### ASSIGNMENT
A verbatim transcript of the lines below, starting at the first and ending with the one that holds "balance features with cost?", is what should be produced.

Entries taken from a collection
○ ○ ○

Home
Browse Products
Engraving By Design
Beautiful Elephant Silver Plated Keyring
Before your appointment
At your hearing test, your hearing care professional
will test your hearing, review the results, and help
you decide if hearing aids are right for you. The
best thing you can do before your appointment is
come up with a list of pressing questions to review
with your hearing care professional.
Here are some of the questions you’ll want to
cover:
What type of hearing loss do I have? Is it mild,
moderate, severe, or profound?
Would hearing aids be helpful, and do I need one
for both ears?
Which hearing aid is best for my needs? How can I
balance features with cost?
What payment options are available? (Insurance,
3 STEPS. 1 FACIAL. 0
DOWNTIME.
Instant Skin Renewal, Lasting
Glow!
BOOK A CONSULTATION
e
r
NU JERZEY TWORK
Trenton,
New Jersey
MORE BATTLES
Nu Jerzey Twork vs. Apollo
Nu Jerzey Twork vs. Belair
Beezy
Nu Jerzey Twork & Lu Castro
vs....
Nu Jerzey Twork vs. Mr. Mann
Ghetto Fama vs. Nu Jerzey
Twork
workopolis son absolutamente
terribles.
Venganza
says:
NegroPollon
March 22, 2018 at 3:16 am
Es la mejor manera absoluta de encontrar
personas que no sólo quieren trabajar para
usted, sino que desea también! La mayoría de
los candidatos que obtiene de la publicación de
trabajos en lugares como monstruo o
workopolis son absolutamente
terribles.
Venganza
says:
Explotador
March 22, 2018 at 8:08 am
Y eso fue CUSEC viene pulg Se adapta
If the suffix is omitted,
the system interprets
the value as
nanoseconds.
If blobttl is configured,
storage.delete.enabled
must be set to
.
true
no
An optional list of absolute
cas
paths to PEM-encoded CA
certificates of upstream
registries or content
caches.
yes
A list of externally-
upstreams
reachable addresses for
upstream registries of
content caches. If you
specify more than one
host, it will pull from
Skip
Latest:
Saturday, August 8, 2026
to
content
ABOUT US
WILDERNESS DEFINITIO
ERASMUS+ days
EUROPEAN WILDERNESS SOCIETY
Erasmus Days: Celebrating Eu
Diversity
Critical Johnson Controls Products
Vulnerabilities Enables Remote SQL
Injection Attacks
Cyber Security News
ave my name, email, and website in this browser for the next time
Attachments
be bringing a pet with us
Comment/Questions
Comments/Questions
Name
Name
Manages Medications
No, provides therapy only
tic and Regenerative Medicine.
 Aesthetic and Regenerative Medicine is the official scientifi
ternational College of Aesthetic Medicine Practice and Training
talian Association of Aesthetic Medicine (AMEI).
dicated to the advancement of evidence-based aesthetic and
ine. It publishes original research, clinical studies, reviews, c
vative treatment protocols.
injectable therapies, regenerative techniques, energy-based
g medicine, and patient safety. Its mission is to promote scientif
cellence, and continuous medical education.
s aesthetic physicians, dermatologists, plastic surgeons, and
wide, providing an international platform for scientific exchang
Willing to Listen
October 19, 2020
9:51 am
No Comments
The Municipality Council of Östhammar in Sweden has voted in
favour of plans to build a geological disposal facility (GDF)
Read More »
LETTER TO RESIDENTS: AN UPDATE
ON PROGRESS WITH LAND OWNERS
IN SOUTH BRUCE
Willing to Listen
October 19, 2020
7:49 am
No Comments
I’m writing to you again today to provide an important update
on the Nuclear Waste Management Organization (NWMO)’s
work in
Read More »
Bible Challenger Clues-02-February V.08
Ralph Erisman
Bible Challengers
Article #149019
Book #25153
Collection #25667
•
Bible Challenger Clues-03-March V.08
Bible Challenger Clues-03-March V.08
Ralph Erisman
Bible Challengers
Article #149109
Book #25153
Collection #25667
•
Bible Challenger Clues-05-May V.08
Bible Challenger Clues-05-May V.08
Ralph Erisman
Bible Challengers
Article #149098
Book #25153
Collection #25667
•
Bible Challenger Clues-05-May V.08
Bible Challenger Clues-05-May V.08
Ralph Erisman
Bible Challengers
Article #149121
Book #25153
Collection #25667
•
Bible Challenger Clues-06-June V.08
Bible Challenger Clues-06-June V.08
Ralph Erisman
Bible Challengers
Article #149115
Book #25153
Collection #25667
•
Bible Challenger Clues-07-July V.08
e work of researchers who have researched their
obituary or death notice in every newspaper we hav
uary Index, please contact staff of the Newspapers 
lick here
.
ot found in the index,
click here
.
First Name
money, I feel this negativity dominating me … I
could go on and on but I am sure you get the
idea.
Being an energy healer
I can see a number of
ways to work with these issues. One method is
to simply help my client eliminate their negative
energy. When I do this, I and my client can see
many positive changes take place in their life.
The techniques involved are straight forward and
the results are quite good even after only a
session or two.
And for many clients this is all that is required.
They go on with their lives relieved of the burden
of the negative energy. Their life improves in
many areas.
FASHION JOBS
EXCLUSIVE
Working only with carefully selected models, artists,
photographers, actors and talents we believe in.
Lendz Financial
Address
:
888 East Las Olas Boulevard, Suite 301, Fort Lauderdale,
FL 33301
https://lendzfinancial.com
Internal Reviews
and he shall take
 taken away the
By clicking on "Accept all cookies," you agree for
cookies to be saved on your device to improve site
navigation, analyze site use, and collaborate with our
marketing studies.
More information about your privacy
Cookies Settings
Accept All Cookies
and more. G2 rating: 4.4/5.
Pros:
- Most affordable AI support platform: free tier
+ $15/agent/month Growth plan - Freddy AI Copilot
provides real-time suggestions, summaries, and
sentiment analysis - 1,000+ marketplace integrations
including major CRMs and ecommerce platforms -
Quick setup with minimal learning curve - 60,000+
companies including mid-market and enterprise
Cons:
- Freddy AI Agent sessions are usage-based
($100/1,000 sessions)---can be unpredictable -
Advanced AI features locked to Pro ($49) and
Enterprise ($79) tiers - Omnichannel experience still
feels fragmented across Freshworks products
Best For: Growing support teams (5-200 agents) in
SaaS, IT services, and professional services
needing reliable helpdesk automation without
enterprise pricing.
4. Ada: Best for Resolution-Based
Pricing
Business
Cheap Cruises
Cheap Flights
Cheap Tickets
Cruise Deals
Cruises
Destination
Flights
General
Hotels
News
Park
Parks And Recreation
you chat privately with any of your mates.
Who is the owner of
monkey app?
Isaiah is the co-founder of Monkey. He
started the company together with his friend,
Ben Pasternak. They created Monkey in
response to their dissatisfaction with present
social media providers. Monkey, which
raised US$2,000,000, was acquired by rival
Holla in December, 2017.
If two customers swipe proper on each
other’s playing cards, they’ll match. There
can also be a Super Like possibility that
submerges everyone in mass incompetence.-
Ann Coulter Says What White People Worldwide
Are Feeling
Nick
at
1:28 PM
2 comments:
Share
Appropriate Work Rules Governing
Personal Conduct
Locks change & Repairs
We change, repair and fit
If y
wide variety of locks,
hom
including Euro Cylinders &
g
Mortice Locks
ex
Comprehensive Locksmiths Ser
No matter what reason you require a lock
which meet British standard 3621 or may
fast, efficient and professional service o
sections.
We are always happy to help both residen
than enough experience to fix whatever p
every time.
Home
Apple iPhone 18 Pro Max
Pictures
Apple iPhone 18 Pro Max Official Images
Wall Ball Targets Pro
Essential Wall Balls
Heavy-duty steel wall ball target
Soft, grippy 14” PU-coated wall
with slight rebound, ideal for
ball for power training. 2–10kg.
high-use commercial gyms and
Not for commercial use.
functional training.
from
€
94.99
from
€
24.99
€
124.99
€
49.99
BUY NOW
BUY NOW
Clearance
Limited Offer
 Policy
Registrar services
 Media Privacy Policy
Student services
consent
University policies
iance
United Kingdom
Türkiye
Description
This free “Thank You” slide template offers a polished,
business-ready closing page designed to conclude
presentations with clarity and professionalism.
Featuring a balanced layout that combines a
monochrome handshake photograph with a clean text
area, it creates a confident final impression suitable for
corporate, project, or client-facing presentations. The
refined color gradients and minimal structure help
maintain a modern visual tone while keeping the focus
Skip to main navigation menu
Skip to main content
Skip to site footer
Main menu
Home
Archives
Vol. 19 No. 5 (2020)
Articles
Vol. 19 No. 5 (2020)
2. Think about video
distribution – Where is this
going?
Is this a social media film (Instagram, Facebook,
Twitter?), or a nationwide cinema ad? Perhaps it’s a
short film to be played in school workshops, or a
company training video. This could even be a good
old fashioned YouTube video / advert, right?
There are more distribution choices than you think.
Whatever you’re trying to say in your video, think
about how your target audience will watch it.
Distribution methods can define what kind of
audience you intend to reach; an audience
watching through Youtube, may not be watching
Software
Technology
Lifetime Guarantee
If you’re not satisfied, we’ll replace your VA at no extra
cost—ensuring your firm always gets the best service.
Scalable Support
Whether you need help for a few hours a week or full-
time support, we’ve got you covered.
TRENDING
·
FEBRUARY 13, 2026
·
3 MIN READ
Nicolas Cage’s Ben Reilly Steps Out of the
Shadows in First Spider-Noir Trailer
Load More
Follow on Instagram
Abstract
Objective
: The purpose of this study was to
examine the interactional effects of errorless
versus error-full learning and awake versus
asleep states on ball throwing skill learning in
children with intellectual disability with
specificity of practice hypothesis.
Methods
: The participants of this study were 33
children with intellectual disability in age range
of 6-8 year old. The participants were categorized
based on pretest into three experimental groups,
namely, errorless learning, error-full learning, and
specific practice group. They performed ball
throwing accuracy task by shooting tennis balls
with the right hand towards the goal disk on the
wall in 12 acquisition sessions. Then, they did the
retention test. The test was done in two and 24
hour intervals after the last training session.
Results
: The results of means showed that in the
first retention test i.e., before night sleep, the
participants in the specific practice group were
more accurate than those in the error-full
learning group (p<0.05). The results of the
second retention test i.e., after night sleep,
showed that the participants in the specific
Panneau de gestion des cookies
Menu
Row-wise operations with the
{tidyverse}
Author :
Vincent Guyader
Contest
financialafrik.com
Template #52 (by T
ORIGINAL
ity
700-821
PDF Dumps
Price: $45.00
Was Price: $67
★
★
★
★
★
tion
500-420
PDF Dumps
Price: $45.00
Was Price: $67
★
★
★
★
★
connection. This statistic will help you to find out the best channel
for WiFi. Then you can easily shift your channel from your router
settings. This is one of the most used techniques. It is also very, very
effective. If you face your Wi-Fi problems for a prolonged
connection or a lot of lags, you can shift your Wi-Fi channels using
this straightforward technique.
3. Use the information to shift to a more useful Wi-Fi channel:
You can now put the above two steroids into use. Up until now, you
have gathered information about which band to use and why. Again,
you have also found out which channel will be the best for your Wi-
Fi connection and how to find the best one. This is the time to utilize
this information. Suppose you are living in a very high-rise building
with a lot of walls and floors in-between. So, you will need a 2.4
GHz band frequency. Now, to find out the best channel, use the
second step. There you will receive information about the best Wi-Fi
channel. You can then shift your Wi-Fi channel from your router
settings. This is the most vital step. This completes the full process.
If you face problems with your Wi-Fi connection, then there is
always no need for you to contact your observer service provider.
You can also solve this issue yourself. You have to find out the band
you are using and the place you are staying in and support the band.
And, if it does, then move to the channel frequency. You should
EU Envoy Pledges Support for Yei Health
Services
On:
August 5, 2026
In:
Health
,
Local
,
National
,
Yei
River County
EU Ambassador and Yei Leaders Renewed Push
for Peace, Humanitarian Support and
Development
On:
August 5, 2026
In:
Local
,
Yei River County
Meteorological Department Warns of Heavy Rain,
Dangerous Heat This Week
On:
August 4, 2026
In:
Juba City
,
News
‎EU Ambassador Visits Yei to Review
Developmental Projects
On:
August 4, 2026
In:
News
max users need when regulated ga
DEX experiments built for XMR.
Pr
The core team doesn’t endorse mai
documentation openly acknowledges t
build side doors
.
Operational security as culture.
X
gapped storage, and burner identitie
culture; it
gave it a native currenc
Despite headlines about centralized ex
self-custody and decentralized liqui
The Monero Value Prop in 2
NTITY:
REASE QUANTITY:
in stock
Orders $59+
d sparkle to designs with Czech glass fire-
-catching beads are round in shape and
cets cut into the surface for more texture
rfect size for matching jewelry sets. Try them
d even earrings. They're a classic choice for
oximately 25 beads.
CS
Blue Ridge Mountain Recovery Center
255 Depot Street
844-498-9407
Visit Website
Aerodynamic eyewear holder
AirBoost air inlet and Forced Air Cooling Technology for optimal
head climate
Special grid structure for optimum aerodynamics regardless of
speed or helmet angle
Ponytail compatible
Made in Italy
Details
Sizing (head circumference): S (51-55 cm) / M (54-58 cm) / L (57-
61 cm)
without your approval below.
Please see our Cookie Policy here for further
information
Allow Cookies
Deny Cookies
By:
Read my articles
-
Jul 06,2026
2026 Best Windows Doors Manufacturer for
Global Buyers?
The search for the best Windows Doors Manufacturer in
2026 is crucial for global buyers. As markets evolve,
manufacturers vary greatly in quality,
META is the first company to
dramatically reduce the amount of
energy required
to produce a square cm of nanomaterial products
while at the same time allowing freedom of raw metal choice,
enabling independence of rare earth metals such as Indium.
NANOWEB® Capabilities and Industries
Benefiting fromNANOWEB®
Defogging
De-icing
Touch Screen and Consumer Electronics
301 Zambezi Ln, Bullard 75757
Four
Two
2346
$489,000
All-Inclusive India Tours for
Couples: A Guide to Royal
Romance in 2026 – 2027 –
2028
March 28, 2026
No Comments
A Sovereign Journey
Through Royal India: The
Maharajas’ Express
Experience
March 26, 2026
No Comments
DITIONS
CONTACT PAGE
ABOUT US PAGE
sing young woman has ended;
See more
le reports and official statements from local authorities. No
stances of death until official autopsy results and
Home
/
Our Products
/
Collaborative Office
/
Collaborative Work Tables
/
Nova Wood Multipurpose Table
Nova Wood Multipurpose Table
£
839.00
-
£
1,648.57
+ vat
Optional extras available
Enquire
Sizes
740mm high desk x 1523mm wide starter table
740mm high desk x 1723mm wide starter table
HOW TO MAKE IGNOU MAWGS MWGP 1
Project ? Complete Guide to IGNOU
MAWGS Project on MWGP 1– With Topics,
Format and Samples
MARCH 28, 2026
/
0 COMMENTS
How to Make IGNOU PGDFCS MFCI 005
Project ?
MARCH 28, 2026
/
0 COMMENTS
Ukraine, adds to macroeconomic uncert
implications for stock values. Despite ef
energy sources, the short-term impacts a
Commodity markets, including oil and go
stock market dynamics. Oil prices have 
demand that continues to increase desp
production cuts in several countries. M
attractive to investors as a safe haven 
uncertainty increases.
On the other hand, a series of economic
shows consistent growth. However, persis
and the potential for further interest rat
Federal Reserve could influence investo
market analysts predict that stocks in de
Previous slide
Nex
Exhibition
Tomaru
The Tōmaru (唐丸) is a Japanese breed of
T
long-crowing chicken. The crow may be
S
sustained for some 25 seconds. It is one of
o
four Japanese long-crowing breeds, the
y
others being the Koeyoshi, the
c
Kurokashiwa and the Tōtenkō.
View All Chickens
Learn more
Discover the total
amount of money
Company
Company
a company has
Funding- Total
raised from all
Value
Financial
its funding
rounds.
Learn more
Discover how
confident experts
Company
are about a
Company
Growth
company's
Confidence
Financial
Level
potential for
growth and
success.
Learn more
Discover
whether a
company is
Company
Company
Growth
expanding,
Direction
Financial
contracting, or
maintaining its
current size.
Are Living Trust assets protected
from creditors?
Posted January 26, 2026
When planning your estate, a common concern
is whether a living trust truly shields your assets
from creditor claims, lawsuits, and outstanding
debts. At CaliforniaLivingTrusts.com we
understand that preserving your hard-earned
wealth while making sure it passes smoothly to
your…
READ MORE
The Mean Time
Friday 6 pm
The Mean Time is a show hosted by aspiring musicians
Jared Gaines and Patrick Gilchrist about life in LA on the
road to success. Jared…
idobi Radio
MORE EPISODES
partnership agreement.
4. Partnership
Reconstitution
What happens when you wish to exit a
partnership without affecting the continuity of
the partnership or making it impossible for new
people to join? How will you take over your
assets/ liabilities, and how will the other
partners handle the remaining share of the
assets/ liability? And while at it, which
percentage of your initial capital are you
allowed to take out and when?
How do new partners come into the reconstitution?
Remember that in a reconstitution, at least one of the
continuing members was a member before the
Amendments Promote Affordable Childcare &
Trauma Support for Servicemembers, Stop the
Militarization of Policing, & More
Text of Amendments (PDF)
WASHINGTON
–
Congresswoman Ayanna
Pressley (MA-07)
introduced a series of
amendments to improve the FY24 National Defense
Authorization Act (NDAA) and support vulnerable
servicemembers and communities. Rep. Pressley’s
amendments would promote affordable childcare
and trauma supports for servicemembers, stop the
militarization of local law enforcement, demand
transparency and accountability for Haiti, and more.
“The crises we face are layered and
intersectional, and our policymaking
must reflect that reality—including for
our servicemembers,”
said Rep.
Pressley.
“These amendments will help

○ ○ ○

### ANSWER SPACE
Home
Browse Products
Engraving By Design
Beautiful Elephant Silver Plated Keyring
Before your appointment
At your hearing test, your hearing care professional
will test your hearing, review the results, and help
you decide if hearing aids are right for you. The
best thing you can do before your appointment is
come up with a list of pressing questions to review
with your hearing care professional.
Here are some of the questions you’ll want to
cover:
What type of hearing loss do I have? Is it mild,
moderate, severe, or profound?
Would hearing aids be helpful, and do I need one
for both ears?
Which hearing aid is best for my needs? How can I
balance features with cost?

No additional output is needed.